Intestinal in vitro transport assay combined with physiologically based kinetic modeling as a tool to predict bile acid levels in vivo

Bile acid homeostasis is vital for numerous metabolic and immune functions in humans. The enterohepatic circulation of bile acids is extremely efficient, with ~95% of the intestinal bile acids being reabsorbed. Disturbing intestinal bile acid uptake is expected to substantially affect intestinal and systemic bile acid levels. Here, we aimed to predict the effects of Apical Sodium-Dependent Bile Acid Transporter (ASBT)-inhibition on systemic plasma levels. For this, we combined the in vitro Caco-2 cell transport assays with physiologically based (PBK) modeling. For this proof-of-principle study we used the selective ASBT-inhibitor odevixibat (ODE) as a model compound. Caco-2 cells grown on culture inserts were used to obtain transport kinetic parameters of glycocholic acid (GCA). The apparent Michaelis Menten constant (Km,app), apparent maximal intestinal transport rate (Vmax,app) and ODE's inhibitory constant (Ki) were determined for GCA. These kinetic parameters were incorporated in a PBK model and used to predict the ASBT inhibition effects on plasma bile acid levels. GCA is transported over Caco-2 cells in an active and sodium-dependent manner, indicating the presence of functional ASBT. ODE inhibited GCA transport dose-dependently. The PBK model predicted that oral doses of ODE reduced conjugated bile acid levels in plasma.

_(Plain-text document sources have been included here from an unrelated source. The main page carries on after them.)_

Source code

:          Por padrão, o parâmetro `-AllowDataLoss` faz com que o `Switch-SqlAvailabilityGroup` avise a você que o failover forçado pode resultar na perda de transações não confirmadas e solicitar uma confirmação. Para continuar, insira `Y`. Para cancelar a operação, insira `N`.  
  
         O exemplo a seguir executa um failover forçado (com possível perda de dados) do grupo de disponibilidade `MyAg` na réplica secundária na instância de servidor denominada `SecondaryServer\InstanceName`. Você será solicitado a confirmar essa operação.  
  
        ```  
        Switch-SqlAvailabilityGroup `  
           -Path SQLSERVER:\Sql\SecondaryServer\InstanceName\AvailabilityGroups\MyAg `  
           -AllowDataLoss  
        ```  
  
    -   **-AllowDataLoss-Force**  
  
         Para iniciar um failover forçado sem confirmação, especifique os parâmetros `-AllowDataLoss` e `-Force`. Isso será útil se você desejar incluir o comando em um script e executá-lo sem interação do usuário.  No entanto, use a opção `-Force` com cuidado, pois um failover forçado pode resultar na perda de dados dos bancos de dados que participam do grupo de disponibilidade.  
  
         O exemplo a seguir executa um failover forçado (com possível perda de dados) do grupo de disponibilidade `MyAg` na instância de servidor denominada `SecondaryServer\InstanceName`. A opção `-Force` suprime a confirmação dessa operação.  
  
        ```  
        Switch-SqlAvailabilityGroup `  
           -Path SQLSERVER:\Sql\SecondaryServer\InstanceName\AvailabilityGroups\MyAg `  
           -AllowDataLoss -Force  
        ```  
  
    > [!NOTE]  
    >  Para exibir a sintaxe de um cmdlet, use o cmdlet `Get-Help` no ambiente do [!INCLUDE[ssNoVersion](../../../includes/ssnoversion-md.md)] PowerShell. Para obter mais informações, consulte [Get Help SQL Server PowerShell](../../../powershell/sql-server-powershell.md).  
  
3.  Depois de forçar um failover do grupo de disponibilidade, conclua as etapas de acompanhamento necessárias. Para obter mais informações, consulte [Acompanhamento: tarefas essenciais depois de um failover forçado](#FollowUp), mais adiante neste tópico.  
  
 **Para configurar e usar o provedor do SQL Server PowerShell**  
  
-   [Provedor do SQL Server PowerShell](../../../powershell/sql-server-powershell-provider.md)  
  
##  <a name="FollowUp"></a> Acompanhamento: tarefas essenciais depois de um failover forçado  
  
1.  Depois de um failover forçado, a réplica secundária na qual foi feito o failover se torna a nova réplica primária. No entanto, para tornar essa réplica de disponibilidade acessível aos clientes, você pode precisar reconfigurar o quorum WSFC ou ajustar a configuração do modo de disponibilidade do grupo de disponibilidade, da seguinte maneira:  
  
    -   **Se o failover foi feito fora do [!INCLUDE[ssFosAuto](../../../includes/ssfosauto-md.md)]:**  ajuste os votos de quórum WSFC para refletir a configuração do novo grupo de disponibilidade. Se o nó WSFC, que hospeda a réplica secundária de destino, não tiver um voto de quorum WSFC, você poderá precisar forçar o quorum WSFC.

Our simulations match in vivo data and provide a first proof-of-principle for the incorporation of active intestinal bile acid uptake in a bile acid PBK model. This approach could in future be of use to predict the effects of other ASBT-inhibitors on plasma and intestinal bile acid levels.

Caco-2; apical sodium dependent bile acid transporter (ASBT); bile acids and salts; odevixibat; quantitative-in-vitro-to-in-vivo extrapolation (QIVIVE).